昨日とは打って変わって晴天。前日とほぼ同じ場所から出発し、あえて上流に向かう。南からの風は強く、真上からの日差しも強い。寒いのか暑いのか解らないが脇汗はかいていた。


 上半身裸、傍らにはワインとアルトバイエルン。パレットを川で洗っている彼は50近く見えた。この連休から多摩川を描き始めようと思いここへ来たそうだ。ここの地面は珍しいという彼に自分もうなずいた。ここの地面は他の流域とは異なりかなりアグレッシブにでこぼこしている。
 ラフスケッチを終え、もう少し上流へ行ってまたラフスケッチをしてから家へ帰り、たしか5号(新聞紙を広げた二倍と言っていた)の紙に描くのだという。


 1メートル程の高さから飛び込んで遊んでいる5,6人の少年達。歳は中三だという彼らの傍らにはセブンスターがあった。自分がいるにも関わらず隠さず吸っているあたりは肝が据わっていると思うべきか、私がなめられていると思うべきか迷う所だが、私も注意できる様な人間ではないので昔話などを適当にした。
 さすがにこの季節の水は冷たかろうと思ったが、大した冷たさではない。が、さすがに水から出れば体は震え鳥肌ものという事は見れば解る。

 ふざけて突き落とす仕草や、ゲームの話をしてくれる当たりや、チンポを見せてくるあたりはさすがに幼さが見える。「チャンプロードに載せてよ!」の一言だけは今も忘れられない。

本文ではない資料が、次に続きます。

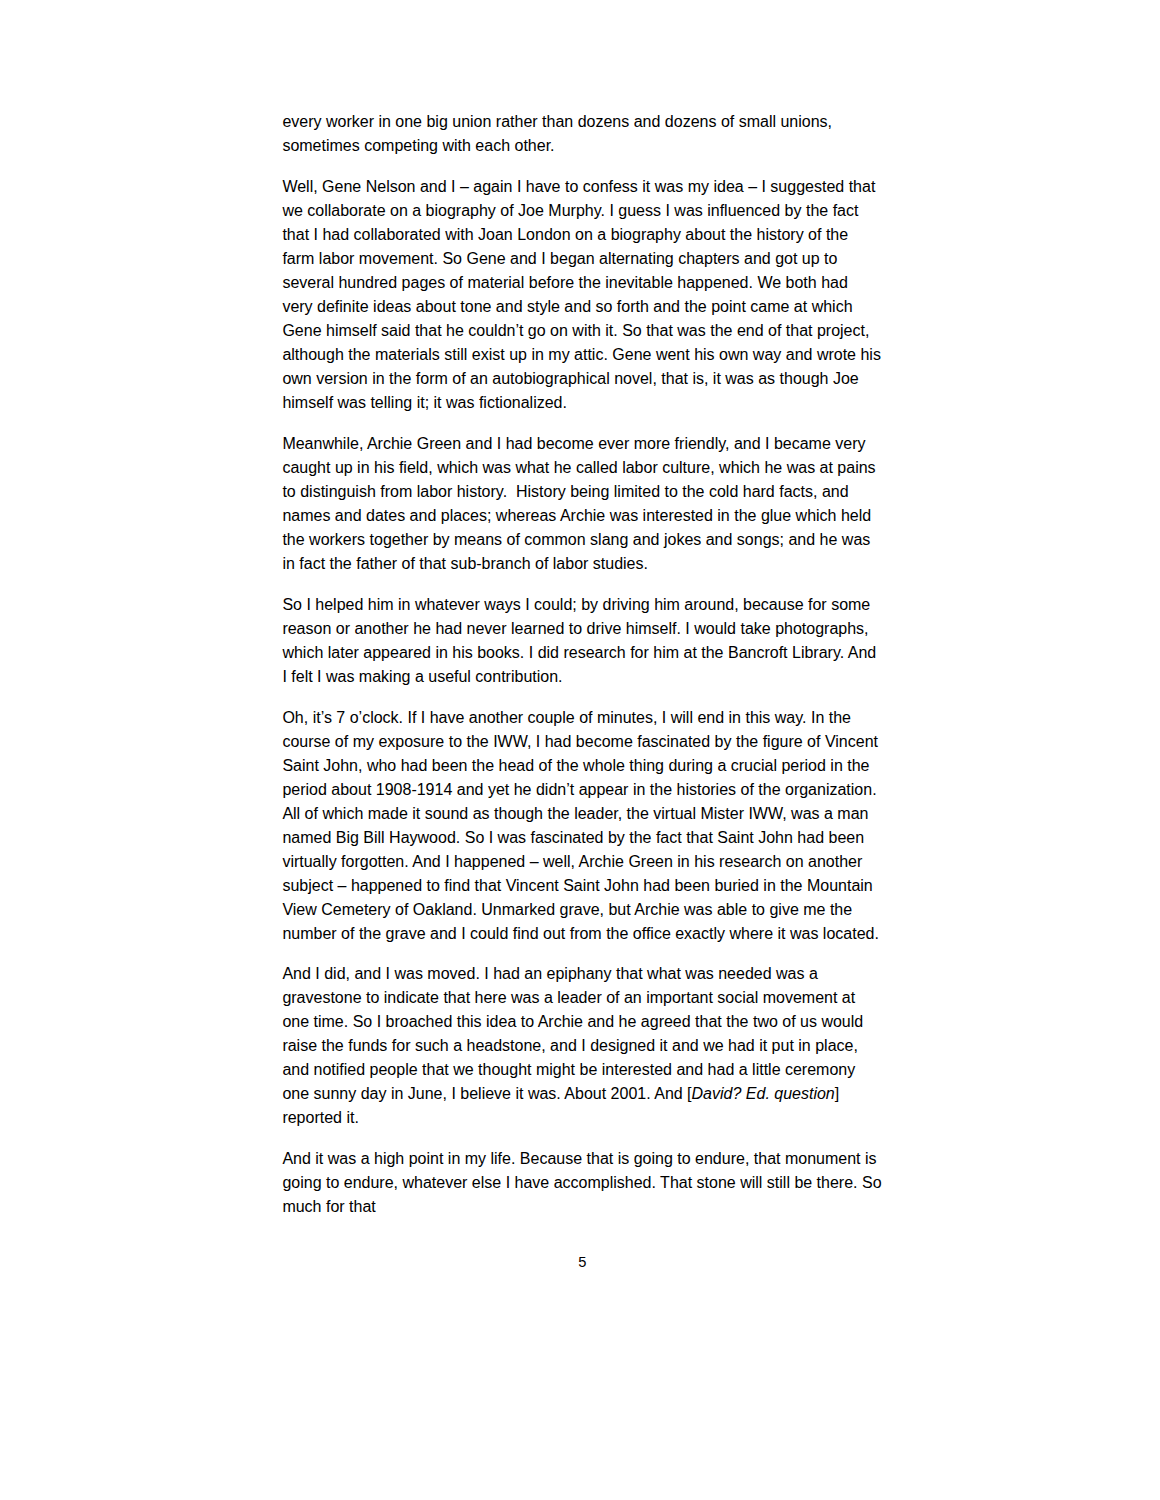every worker in one big union rather than dozens and dozens of small unions, sometimes competing with each other.
Well, Gene Nelson and I – again I have to confess it was my idea – I suggested that we collaborate on a biography of Joe Murphy. I guess I was influenced by the fact that I had collaborated with Joan London on a biography about the history of the farm labor movement. So Gene and I began alternating chapters and got up to several hundred pages of material before the inevitable happened. We both had very definite ideas about tone and style and so forth and the point came at which Gene himself said that he couldn’t go on with it. So that was the end of that project, although the materials still exist up in my attic. Gene went his own way and wrote his own version in the form of an autobiographical novel, that is, it was as though Joe himself was telling it; it was fictionalized.
Meanwhile, Archie Green and I had become ever more friendly, and I became very caught up in his field, which was what he called labor culture, which he was at pains to distinguish from labor history. History being limited to the cold hard facts, and names and dates and places; whereas Archie was interested in the glue which held the workers together by means of common slang and jokes and songs; and he was in fact the father of that sub-branch of labor studies.
So I helped him in whatever ways I could; by driving him around, because for some reason or another he had never learned to drive himself. I would take photographs, which later appeared in his books. I did research for him at the Bancroft Library. And I felt I was making a useful contribution.
Oh, it’s 7 o’clock. If I have another couple of minutes, I will end in this way. In the course of my exposure to the IWW, I had become fascinated by the figure of Vincent Saint John, who had been the head of the whole thing during a crucial period in the period about 1908-1914 and yet he didn’t appear in the histories of the organization. All of which made it sound as though the leader, the virtual Mister IWW, was a man named Big Bill Haywood. So I was fascinated by the fact that Saint John had been virtually forgotten. And I happened – well, Archie Green in his research on another subject – happened to find that Vincent Saint John had been buried in the Mountain View Cemetery of Oakland. Unmarked grave, but Archie was able to give me the number of the grave and I could find out from the office exactly where it was located.
And I did, and I was moved. I had an epiphany that what was needed was a gravestone to indicate that here was a leader of an important social movement at one time. So I broached this idea to Archie and he agreed that the two of us would raise the funds for such a headstone, and I designed it and we had it put in place, and notified people that we thought might be interested and had a little ceremony one sunny day in June, I believe it was. About 2001. And [David? Ed. question] reported it.
And it was a high point in my life. Because that is going to endure, that monument is going to endure, whatever else I have accomplished. That stone will still be there. So much for that
5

 二人で世間話をしている釣り人は60を有に超えているだろう。風が激しく吹く木下でいる彼らに私は思わず目を奪われ話しかけてしまった。話をしているその時、リールから糸が引っ張られていく音後聞こえた。これはかなりの大物だぜと思ったのは私だけらしく、二人はいたって冷静だった。しばらくして釣り上げられたコイはすぐに放されるもその場で横たわったまましばらく動かなかった。
 頃合いを見て撮らせてくれと交渉してみた所小さい方の老人が激しく照れ始め手私は萌えた。「撮られるの好きじゃねーからよ」と言う彼も実は写真を昔やっていて、富士山をよく撮りにいったと話してくれつつ、私の口説きにお怖じてくれた。その仕草がまた萌える。
 もう一人の老人は意外にあっさり応じてくれ、釣れて満足だったのか荷物をまとめてそそくさと帰っていった。


 一度歩いているにも関わらず歩く場所で随分と見える風景が違う事に気づかされた一日だった。まるで多摩川ではない様な川幅に、原風景的人々の過ごし方に若干感動した。結局目当ての像の足跡の化石は台風の時に埋もれてしまい見れなかったが、橋の下にあるホームレスが殴り殺されてしまった後に手向けられた鼻や選考を見れた事は収穫だ。

 「野宿者にも人権を」そう書かれた鉢植えに植えられた菊は不思議と奇麗に見えた。